START TASK INPUT

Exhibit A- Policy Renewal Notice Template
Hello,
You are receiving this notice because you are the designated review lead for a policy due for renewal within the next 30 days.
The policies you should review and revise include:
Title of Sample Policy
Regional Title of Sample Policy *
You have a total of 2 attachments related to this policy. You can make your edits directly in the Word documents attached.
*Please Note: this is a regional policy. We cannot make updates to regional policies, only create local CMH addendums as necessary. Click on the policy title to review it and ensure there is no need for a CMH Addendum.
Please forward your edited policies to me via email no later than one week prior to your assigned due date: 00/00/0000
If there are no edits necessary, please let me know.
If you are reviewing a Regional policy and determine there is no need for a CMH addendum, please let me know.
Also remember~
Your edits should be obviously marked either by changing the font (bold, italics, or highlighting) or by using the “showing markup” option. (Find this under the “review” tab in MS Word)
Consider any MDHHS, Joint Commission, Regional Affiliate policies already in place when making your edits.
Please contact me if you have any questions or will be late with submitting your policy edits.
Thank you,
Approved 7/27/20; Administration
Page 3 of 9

END TASK INPUT
START TASK INPUT

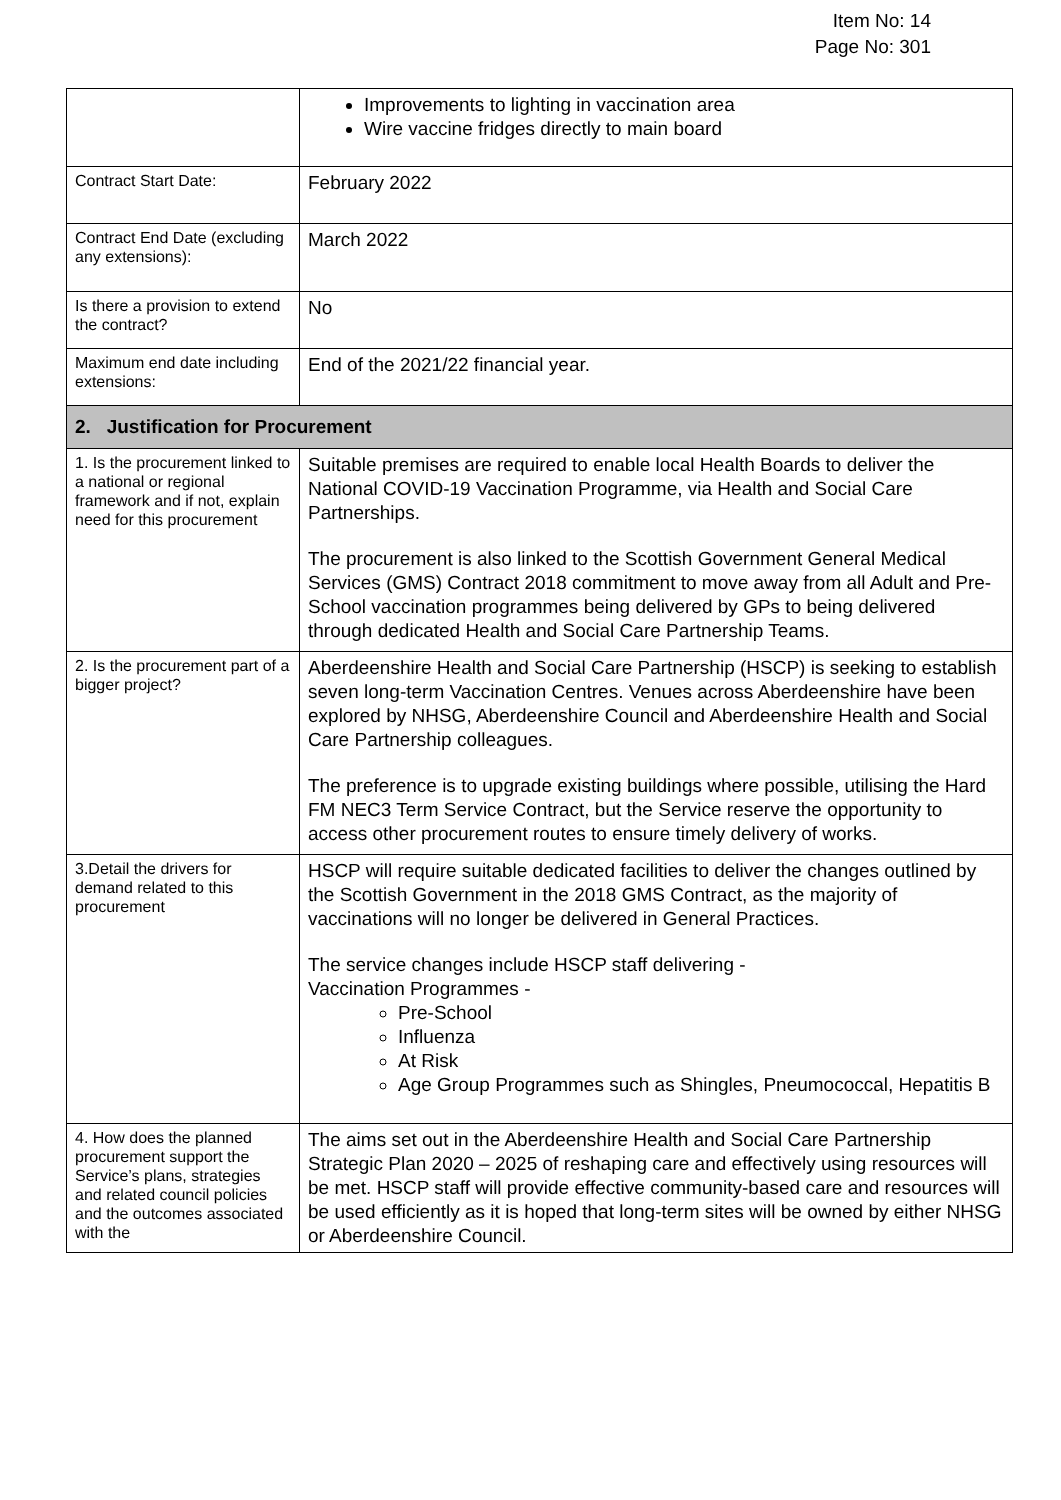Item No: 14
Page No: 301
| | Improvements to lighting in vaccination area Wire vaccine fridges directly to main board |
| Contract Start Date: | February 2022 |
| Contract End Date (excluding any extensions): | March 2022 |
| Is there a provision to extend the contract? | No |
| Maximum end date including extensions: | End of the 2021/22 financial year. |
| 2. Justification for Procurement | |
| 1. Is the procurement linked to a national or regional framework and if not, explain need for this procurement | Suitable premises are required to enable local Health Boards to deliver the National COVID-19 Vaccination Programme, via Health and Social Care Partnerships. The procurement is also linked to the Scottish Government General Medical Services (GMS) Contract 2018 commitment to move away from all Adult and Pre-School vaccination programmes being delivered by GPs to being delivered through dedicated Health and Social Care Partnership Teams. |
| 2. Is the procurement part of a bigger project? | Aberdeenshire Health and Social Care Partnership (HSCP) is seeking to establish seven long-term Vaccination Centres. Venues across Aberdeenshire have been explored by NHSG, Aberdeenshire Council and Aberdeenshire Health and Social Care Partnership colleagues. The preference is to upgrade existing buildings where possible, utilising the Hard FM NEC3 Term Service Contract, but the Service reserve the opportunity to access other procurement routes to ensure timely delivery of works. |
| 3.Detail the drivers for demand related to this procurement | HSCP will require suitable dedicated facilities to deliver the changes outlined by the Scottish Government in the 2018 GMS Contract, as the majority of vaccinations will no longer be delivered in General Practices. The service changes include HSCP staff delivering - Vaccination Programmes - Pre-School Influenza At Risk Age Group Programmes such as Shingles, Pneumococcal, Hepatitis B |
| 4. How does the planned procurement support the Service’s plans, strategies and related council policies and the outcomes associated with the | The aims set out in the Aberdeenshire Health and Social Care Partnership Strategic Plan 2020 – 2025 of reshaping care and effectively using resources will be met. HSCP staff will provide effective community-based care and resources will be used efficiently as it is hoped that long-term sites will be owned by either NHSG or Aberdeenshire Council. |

END TASK INPUT

# GOAL OF THE EXERCISE
All that is wanted is a faithful reproduction of the line above with "financial year. |", the line with "Partnership Teams. |", and every line in between.

# SOLUTION BELOW
| Maximum end date including extensions: | End of the 2021/22 financial year. |
| 2. Justification for Procurement | |
| 1. Is the procurement linked to a national or regional framework and if not, explain need for this procurement | Suitable premises are required to enable local Health Boards to deliver the National COVID-19 Vaccination Programme, via Health and Social Care Partnerships. The procurement is also linked to the Scottish Government General Medical Services (GMS) Contract 2018 commitment to move away from all Adult and Pre-School vaccination programmes being delivered by GPs to being delivered through dedicated Health and Social Care Partnership Teams. |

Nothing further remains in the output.